Many poems must be read several times to be fully understood. It is often that one may find something of interest that was missed the first time around. It is also possible to have read a poem once and receive the full meaning. Sometimes a poem will leave one to think because the poem did not provide enough information for an affirmative conclusion. My Last Duchess provides an example of leaving readers unclear of the full meaning and implies several things. The poem My Last Duchess does a perfect job of giving enough information to portray the Duke as a sick and extremely jealous individual, but leaves just enough to the imagination to come up with your own conclusions and twist the story to your own liking.

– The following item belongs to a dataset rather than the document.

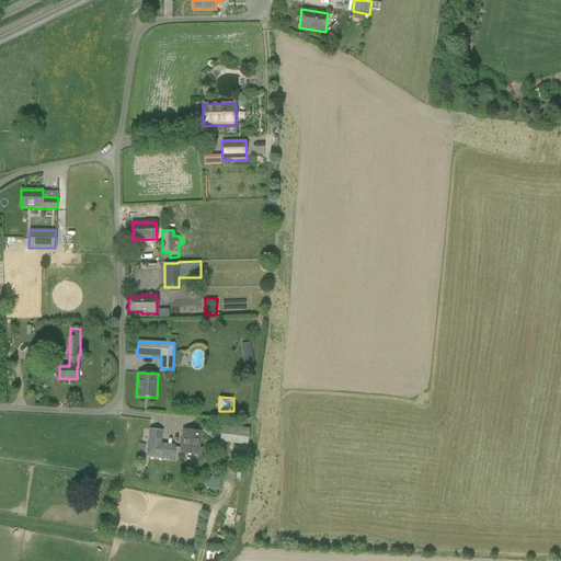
[(221,425),(219,442),(247,446),(249,428),(221,425)]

My Last Duchess written in 1842 by Robert Browning is the dramatic monologue about the Duke of Ferrara who is negotiating his second marriage through an agent of the count of Tyrol.
The dialog is exchanged on the grand staircase of the ducal palace at Ferrara in northern Italy. A dramatic monologue is a kind of narrative poem in which one character speaks to one or more listeners whose replies are not given. Therefore, the reader never gets to hear the replies of the agent to the count of Tyrol and at first the reader almost feels the conversation is addressed at the reader. Executing the elements of a dramatic monologue, the Duke reveals his situation and much more than he intends to the both the agent and the reader. The Duke starts of the poem with admiration for his Duchess that he painted a painting of, and the reader quickly discovers the Duke's perverse thoughts.
Robert Browning reveals the horrifying story of the Duke negotiating the terms of a new marriage agreement.